Foul!? Madison Square Garden fights insurers to cover Covid-related losses and, like everyone else, loses


The Garden’s experience isn’t unusual, though. In fact, it’s the norm.

More than 2,100 lawsuits have been filed by companies and nonprofits alleging they were wrongly denied coverage for Covid-related losses, making it one of the largest disputes ever between policyholders and insurance companies. New York-based plaintiffs include Major League Baseball, the National Hockey League, the American Museum of Natural History, New York Botanical Garden, Thor Equities, plus numerous Broadway producers and retailers.

Insurers have prevailed, at least so far.

It’s a startling development, considering that insurers feared at the pandemic’s onset that they could be bankrupted by waves of claims.

Yet the “impact of Covid-19 [has been] less negative than expected” for insurance-company bottom lines, analysts at research firm A.M. Best said last month, when they raised their outlook for commercial insurers to “stable” from “negative.”

More than 520 federal Covid-loss related cases have been fully or partially dismissed, according to the litigation tracking service at the University of Pennsylvania’s Carey School of Law. More than 130 state court cases have met the same fate.

In the first case to go to trial, a jury ruled in favor of the insurer instead of a Kansas City restaurant.

In nearly every instance, insurers are winning because business-interruption policies kick in only when physical damage must be repaired, such as after a fire or storm. Some companies have argued that the coronavirus causes physical damage because it spreads through air droplets, but judges aren’t buying that line of reasoning.

“The virus damages humans, not physical structures,” a federal magistrate judge in Manhattan wrote in a ruling last month against the John Gore Organization, a producer of Broadway shows. “Plaintiff cannot fit a square peg in a round hole.”

The John Gore Organization didn’t respond to a request for comment.

A key precedent was set by the Roundabout Theatre, which lost a lawsuit filed in 2002 after construction of the Conde Nast Building forced West 43rd Street to be closed, causing the cancellation of several performances of Cabaret.
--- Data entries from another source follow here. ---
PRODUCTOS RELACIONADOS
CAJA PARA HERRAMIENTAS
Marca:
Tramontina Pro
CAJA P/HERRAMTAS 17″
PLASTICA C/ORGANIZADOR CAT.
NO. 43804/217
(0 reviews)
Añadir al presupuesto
“The relevant provisions at issue in Roundabout Theatre and the provisions at issue… before us are not materially different,” a federal appeals court in Manhattan said last month in a ruling against the Guy Hepner art gallery in Chelsea.

An attorney for Guy Hepner didn’t respond to a request for comment.

In MSG’s case, insurers pointed out that executives understood the arena’s $1.8 billion in business-interruption coverage wouldn’t help in certain situations, so they bought a separate $1 million policy to cover damage done by communicable diseases.

“That’s the policy that they purchased,” Kurzweil, the lawyer for Factory Mutual, said in court. “That’s the bargain that they made.”